PROBLEM TO WORK ON ▸ Only the lines that hold "сельсовета" should be in the answer, each copied from the data below.

RECORDS PROVIDED ▸

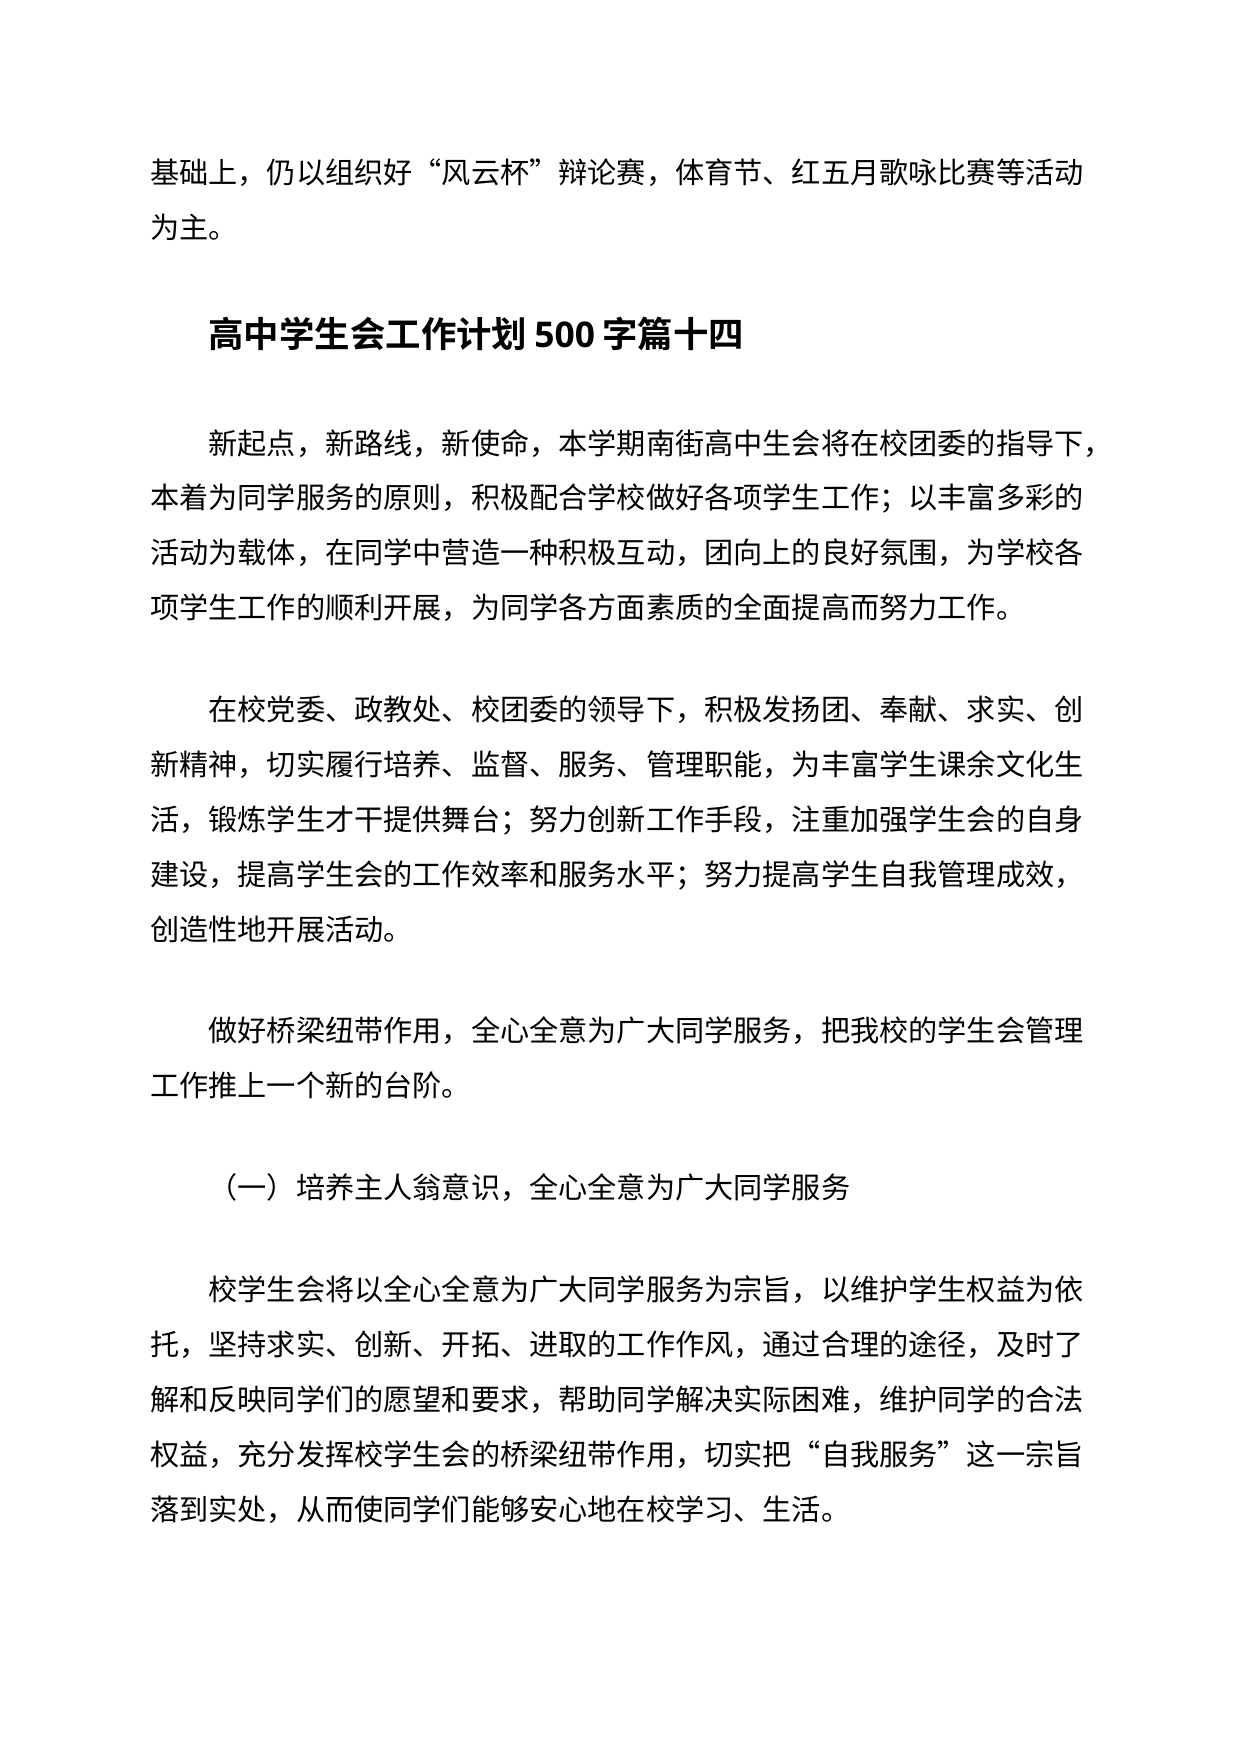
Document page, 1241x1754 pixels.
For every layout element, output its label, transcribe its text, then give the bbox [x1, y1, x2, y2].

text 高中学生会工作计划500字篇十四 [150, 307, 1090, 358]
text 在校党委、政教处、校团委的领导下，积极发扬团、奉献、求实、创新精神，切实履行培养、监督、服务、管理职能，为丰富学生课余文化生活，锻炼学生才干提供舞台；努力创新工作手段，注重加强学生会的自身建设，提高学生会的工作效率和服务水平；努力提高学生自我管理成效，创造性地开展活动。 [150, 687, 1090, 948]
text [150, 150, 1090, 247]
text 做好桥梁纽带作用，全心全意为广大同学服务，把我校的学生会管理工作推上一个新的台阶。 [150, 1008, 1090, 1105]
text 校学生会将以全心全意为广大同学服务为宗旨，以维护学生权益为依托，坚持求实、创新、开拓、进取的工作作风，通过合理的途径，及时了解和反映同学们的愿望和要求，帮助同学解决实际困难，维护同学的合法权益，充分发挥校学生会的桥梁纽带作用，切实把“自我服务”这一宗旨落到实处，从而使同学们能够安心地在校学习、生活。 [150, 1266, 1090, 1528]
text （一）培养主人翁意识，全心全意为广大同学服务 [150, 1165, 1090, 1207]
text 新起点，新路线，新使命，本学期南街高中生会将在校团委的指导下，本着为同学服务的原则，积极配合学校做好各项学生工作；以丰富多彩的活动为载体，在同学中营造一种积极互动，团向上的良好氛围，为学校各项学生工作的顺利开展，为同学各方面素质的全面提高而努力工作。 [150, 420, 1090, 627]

==

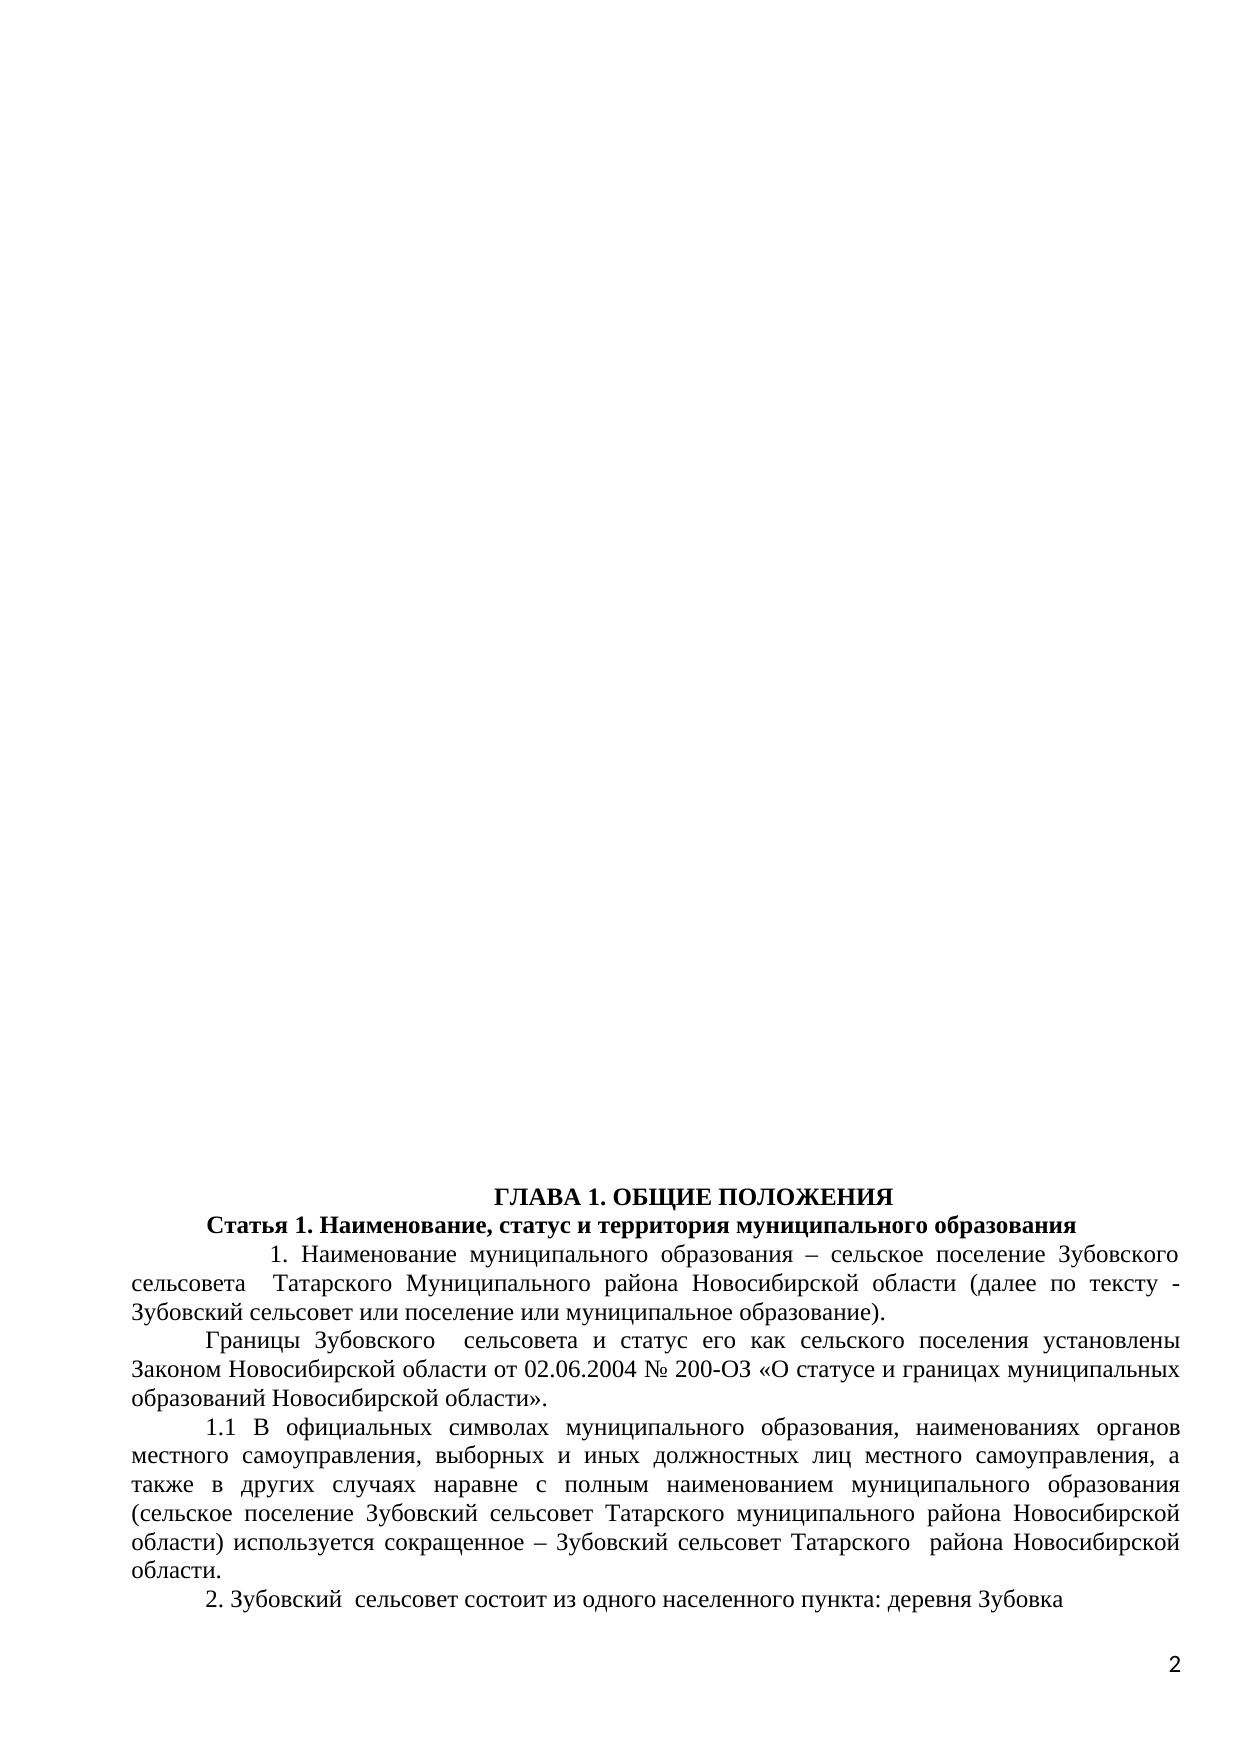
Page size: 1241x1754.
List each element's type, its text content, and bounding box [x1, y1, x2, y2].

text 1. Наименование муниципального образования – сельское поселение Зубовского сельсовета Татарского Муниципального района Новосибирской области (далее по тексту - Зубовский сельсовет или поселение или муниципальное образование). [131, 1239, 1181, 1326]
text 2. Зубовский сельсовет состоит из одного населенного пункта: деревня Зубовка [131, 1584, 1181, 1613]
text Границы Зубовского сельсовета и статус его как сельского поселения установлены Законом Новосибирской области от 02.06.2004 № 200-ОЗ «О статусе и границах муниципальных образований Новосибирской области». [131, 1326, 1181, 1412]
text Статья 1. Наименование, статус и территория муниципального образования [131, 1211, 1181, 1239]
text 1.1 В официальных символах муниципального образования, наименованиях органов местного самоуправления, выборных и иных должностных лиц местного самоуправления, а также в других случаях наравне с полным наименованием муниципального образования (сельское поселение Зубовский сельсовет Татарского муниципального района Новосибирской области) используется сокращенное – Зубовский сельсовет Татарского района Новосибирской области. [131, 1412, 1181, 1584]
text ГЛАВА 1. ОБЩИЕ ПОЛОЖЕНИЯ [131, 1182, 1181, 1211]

* * *

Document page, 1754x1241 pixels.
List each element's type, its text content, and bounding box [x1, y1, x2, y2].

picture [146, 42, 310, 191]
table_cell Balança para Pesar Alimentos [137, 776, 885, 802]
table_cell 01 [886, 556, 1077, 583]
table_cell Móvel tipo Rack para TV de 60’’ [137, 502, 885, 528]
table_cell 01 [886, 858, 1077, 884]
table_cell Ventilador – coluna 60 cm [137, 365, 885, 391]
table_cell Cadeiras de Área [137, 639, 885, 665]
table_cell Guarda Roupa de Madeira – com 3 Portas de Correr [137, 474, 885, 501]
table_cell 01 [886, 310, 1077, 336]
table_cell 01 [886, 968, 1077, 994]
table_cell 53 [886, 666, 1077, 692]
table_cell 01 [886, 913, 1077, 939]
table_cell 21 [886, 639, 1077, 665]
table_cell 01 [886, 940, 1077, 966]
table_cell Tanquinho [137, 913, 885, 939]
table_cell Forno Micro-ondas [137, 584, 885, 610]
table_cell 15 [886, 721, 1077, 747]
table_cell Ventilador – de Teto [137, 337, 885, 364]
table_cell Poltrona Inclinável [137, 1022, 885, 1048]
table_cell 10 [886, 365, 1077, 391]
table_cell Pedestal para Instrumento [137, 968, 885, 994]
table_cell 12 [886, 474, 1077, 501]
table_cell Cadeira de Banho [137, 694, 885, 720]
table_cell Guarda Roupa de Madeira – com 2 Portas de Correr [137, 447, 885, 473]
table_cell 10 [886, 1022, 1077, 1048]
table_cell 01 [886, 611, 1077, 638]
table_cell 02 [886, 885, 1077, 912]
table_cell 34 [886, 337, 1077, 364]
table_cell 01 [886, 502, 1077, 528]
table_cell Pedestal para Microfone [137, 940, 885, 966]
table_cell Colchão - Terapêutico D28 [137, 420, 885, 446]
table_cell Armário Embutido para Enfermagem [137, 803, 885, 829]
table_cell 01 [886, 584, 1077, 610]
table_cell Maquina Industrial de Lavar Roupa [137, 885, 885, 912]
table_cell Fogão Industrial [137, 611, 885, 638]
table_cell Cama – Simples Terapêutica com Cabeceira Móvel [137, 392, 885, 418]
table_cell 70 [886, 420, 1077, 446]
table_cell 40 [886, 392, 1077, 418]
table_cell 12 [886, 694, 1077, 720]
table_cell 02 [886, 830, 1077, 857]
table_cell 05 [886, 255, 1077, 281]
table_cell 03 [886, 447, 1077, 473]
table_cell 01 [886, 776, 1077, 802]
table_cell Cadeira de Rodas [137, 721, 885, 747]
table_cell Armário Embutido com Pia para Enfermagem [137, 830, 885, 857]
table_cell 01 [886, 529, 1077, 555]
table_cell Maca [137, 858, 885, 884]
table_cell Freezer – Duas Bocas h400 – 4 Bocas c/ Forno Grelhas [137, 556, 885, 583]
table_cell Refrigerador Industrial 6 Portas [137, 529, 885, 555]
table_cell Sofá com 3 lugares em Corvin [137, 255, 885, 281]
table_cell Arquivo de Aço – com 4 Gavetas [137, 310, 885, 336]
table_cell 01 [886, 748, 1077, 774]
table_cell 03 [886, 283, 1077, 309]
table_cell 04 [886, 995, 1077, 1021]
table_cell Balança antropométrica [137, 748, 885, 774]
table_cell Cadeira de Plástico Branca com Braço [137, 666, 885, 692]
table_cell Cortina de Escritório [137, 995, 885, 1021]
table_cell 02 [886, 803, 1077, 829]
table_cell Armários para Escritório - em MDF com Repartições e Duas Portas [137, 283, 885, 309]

ANSWER BOX ▸
text 1. Наименование муниципального образования – сельское поселение Зубовского сельсовета Татарского Муниципального района Новосибирской области (далее по тексту - Зубовский сельсовет или поселение или муниципальное образование). [131, 1239, 1181, 1326]
text Границы Зубовского сельсовета и статус его как сельского поселения установлены Законом Новосибирской области от 02.06.2004 № 200-ОЗ «О статусе и границах муниципальных образований Новосибирской области». [131, 1326, 1181, 1412]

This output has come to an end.